Fabrizio Paladino / Erika Pontini
Cronaca

"Sono al largo da Livorno": lo pensavano ucciso in Albania, era su un gommone

Il lieto fine a sorpresa della vicenda di Davide Pecorelli: il colpo di scena dalla telefonata alla moglie. La sua macchina era stata trovata carbonizzata nel paese delle Aquile

Pecorelli

Arezzo, 18 settembre 2021 - Davide Pecorelli, l’imprenditore di Sansepolcro, ex arbitro ad Arezzo, dato per morto, ammazzato in Albania nel gennaio scorso in un’auto bruciata, è vivo. E ieri pomeriggio è naufragato al largo di Livorno a bordo di un gommone, vicino a un isola, sembra Gorgona, in circostanze ancora da chiarire. Tra le ipotesi è che si trovasse in vacanza in zona. Ai carabinieri che l’hanno soccorso, rifocillato e portato in una caserma l’uomo – senza documenti – ha detto di chiamarsi David Pecorelli e, subito dopo, ha chiamato sua moglie al telefono.

Agli investigatori invece ha detto di voler provare a farsi mandare i documenti nell’albergo in cui era ospite. Stamattina sarà portato sulla terra e ha già annunciato di volersi presentare alla procura di Perugia per rendere dichiarazioni. Pecorelli, 45 anni, ex arbitro della sezione di Arezzo, imprenditore che ultimamente si era trovato in difficoltà economica, avrà parecchio da raccontare agli inquirenti.

Su di lui, al momento, non pende alcuna accusa: l’eventuale simulazione di reato sarebbe stata commessa in Albania. La procura aveva aperto un fascicolo per omicidio volontario e traffico di droga per svolgere accertamenti dopo la denuncia di scomparsa presentata dai familiari che risiedono tra Selci Lama, nel comune di San Giustino umbro, e Città di Castello.

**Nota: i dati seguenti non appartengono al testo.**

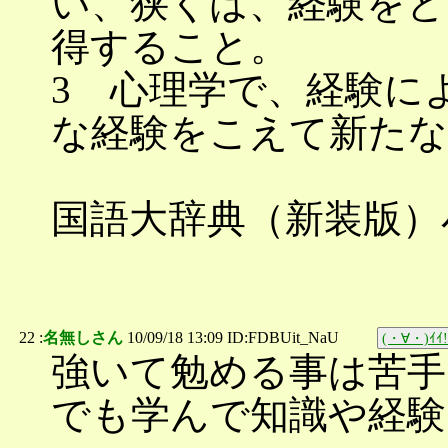
い、狭くは、経験をと
得すること。
3 心理学で、経験に
な経験をこえて新たな
国語大辞典（新装版）小
22 :
名無しさん
10/09/18 13:09 ID:FDBUit_NaU
(・∀・)ｲｲ!
強いて勉める事は苦手
でも学んで知識や経験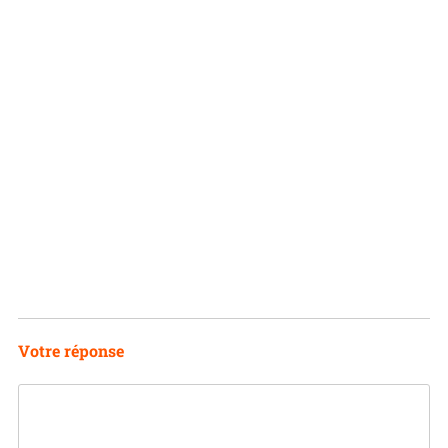
Votre réponse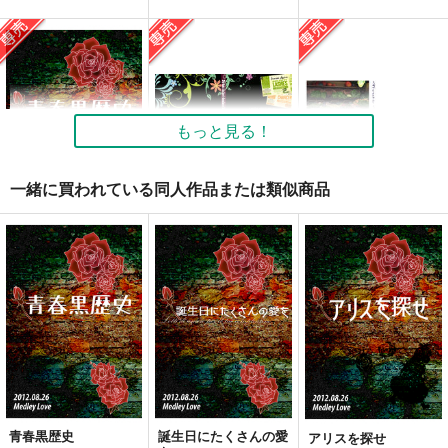
アリスを探せ
誕生日にたくさんの愛
青春黒歴史
を
Medley Love
Medley Love
Medley Love
880
1,100
円
専売
円
専売
（税込）
（税込）
550
円
専売
（税込）
家庭教師ヒットマンREBORN！
家庭教師ヒットマンREBORN！
もっと見る！
家庭教師ヒットマンREBORN！
リボーン×沢田綱吉
リボーン×沢田綱吉
リボーン×沢田綱吉
一緒に買われている同人作品または類似商品
サンプル
サンプル
サンプル
カート
カート
カート
青春黒歴史
De kat in het donker
Trouble Travel vol.2
kunijpen2 未来からの
Medley Love
Medley Love
使者と皇帝の願い
Medley Love
1,100
1,100
円
専売
円
専売
（税込）
（税込）
1,642
円
専売
（税込）
家庭教師ヒットマンREBORN！
家庭教師ヒットマンREBORN！
家庭教師ヒットマンREBORN！
リボーン×沢田綱吉
リボーン×沢田綱吉
リボーン×沢田綱吉
サンプル
サンプル
サンプル
カート
カート
カート
青春黒歴史
誕生日にたくさんの愛
アリスを探せ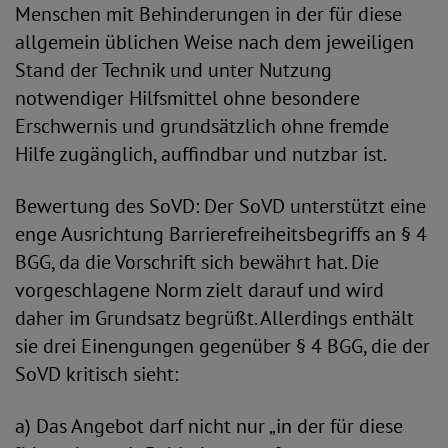
Menschen mit Behinderungen in der für diese
allgemein üblichen Weise nach dem jeweiligen
Stand der Technik und unter Nutzung
notwendiger Hilfsmittel ohne besondere
Erschwernis und grundsätzlich ohne fremde
Hilfe zugänglich, auffindbar und nutzbar ist.
Bewertung des SoVD: Der SoVD unterstützt eine
enge Ausrichtung Barrierefreiheitsbegriffs an § 4
BGG, da die Vorschrift sich bewährt hat. Die
vorgeschlagene Norm zielt darauf und wird
daher im Grundsatz begrüßt. Allerdings enthält
sie drei Einengungen gegenüber § 4 BGG, die der
SoVD kritisch sieht:
a) Das Angebot darf nicht nur „in der für diese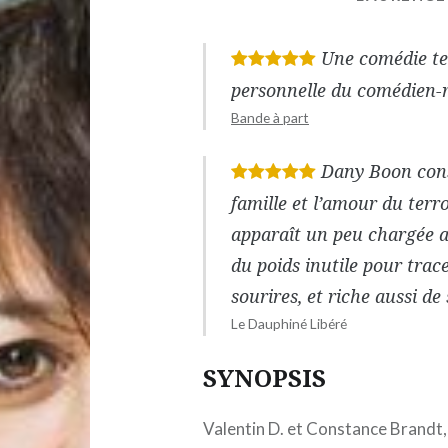
Une comédie ten
*
*
*
*
*
personnelle du comédien-r
Bande à part
Dany Boon const
*
*
*
*
*
famille et l’amour du terro
apparaît un peu chargée a
du poids inutile pour trac
sourires, et riche aussi de
Le Dauphiné Libéré
SYNOPSIS
Valentin D. et Constance Brandt,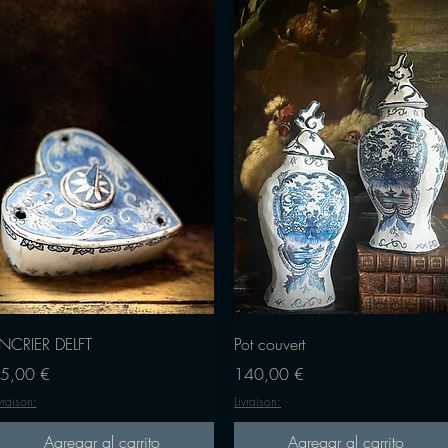
Vista rápida
Vista rápida
NCRIER DELFT
Pot couvert
recio
Precio
5,00 €
140,00 €
vraison:
Livraison:
Agregar al carrito
Agregar al carrito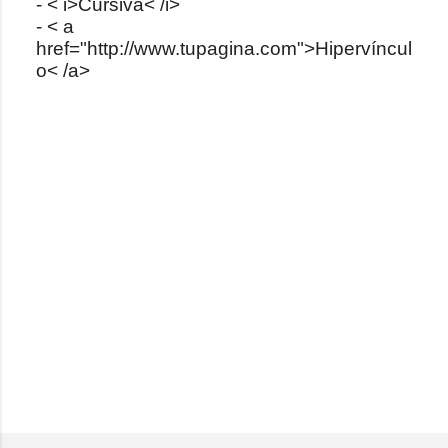
- < i>Cursiva< /i>
c
- < a
o
href="http://www.tupagina.com">Hipervíncul
m
o< /a>
e
n
t
a
r
i
o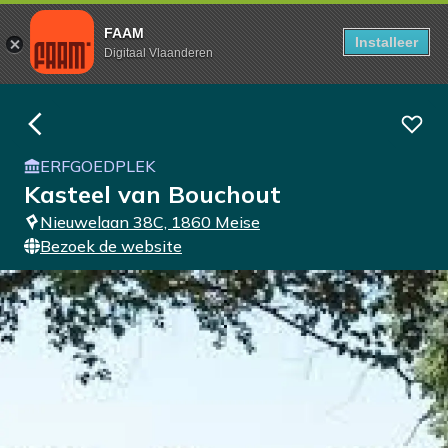
FAAM
Installeer
Digitaal Vlaanderen
ERFGOEDPLEK
Kasteel van Bouchout
Nieuwelaan 38C, 1860 Meise
Bezoek de website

Ma nonostante i solleciti all’autorità giudiziaria italiana non erano mai stati consegnati i frammenti di ossa umane, repertati nell’auto in fiamme ma solo brandelli inutilizzabili. Nel corso delle successive indagini però gli investigatori della squadra mobile avevano chiarito che Pecorelli era vivo e non era stato vittima di uno spietato delitto. Nelle settimane scorse un’informativa al procuratore capo, Raffaele Cantone e all’Aggiunto Giuseppe Petrazzini – titolare delle indagini – spiegava le risultanze che davano l’imprenditore vivo.

Qualcuno lo aveva anche visto. Del quarantacinquenne sangiustinese si erano perse le tracce il 6 gennaio. A inizio anno l’imprenditore era arrivato in Albania per alcuni affari di lavoro: ai familiari aveva detto che sarebbe stato lontano da casa per poco più di un mese. Nel frattempo, dopo essere stato fra Tirana e Scutari, nel nord del Paese, il 4 gennaio aveva preso una camera in affitto a Puke, una sperduta località quasi a ridosso del Kosovo.

Lì aveva soggiornato per due notti: la terza non si era presentato. La sua auto, una Skoda Fabia che aveva noleggiato all’aeroporto, venne trovata distrutta dalle fiamme. Il veicolo fu individuato lungo il ciglio della strada, in un’altra località sperduta, a una trentina di chilometri da Puke. All’interno qualche oggetto di sua proprietà e, forse, dei resti umani che, di fatto, non sono stati mai identificati. Insomma, oltre otto mesi di silenzi, dubbi, ipotesi.

Tutto tra la preoccupazione dei familiari: il padre Renato, l’ex moglie con i tre figli e l’attuale compagna, albanese ma da anni residente in Umbria insieme al figlioletto. Il padre commosso ha appreso la notizia dalla ex moglie: «Lo abbraccero ma poi gli tirerò anche le orecchie».